● **Your task**: Whenever a line carries the word "hand", pull it out of the entries.

● **Task inputs**:
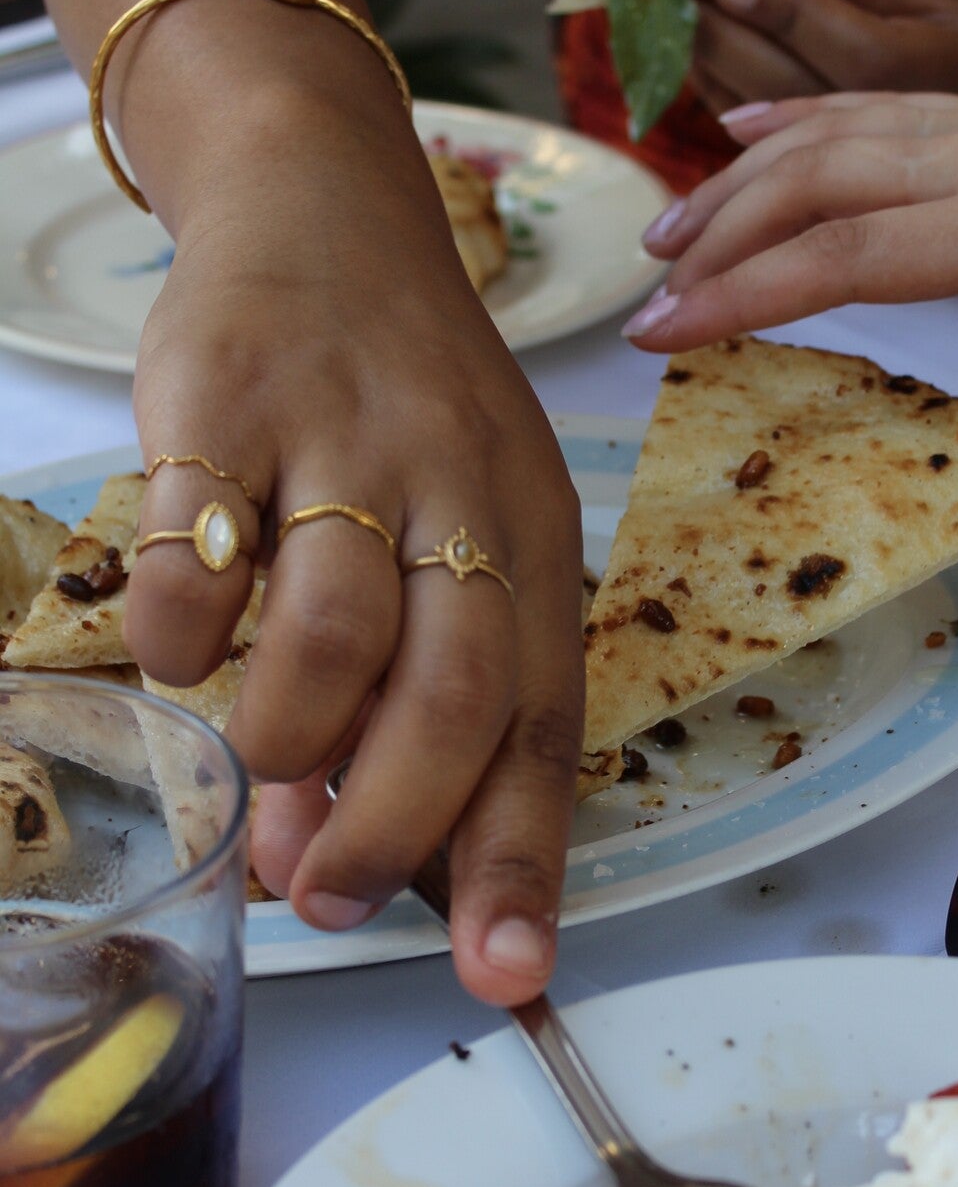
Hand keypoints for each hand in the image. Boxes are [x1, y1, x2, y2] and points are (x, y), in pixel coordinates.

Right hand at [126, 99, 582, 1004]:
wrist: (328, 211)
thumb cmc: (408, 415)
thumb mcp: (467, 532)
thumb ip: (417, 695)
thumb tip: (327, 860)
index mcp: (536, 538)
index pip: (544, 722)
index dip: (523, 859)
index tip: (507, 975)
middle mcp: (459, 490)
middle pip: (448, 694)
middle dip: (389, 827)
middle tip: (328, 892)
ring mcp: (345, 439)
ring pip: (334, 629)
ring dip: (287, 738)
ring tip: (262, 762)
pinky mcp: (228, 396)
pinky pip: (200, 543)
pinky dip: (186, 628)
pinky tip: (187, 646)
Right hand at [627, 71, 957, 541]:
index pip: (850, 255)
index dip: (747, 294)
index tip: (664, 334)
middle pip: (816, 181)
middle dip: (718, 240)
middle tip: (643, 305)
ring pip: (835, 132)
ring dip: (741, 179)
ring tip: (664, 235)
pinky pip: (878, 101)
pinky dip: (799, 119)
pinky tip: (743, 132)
==
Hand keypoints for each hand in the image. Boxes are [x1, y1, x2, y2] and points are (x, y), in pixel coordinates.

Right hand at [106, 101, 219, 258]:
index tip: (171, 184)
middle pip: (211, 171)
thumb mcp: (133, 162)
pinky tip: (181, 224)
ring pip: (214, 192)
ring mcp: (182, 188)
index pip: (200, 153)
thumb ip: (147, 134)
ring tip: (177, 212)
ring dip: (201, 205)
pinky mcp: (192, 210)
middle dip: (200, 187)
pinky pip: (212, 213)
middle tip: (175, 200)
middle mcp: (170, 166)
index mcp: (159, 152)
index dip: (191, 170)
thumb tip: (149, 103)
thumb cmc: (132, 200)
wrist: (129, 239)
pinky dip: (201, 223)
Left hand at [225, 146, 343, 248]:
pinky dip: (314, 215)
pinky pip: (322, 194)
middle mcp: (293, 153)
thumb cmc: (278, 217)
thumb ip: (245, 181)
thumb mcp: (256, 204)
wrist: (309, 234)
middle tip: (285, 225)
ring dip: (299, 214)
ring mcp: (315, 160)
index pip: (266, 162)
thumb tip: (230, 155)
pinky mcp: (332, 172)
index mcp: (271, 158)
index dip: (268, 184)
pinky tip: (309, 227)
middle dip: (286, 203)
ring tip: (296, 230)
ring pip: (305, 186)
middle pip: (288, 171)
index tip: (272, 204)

● **Written answer**:
Hand keypoints for each hand in the image. Boxes are [x1, y1, x2, y2] and points are (x, y), in pixel coordinates.
Right hand at [126, 99, 582, 1004]:
Right hand at [627, 71, 957, 541]:
Hand keypoints for each hand in the image. Boxes are [x1, y1, x2, y2] and points are (x, y), in pixel coordinates.
Right hand at [106, 101, 219, 258]:
Left hand at [225, 146, 343, 248]:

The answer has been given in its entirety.